◆ **Work instruction**:
Exact repetition is required: reproduce every line of the data.

◆ **Provided data**:

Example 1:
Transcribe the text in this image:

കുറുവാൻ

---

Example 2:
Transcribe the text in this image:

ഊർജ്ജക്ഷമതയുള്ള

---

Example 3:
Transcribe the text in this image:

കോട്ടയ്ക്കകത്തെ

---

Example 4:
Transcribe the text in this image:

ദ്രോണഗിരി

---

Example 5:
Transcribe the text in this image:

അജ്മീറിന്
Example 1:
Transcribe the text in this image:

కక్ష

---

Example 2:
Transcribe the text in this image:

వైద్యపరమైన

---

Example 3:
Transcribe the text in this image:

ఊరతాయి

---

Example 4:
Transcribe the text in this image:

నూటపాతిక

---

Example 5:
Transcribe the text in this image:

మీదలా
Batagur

◆ **Task output**:
Example 1:
Transcribe the text in this image:

കുറുവാൻ

---

Example 2:
Transcribe the text in this image:

ഊർജ്ജക്ഷമതയുള്ള

---

Example 3:
Transcribe the text in this image:

കോട്ടയ്ക്കകത്തെ

---

Example 4:
Transcribe the text in this image:

ദ്രോണഗിരി

---

Example 5:
Transcribe the text in this image:

അജ്മീറിന്
Example 1:
Transcribe the text in this image:

కక్ష

---

Example 2:
Transcribe the text in this image:

వైద్యపరమైన

---

Example 3:
Transcribe the text in this image:

ఊరతాయి

---

Example 4:
Transcribe the text in this image:

నూటపాతిక

---

Example 5:
Transcribe the text in this image:

మీదలా
Batagur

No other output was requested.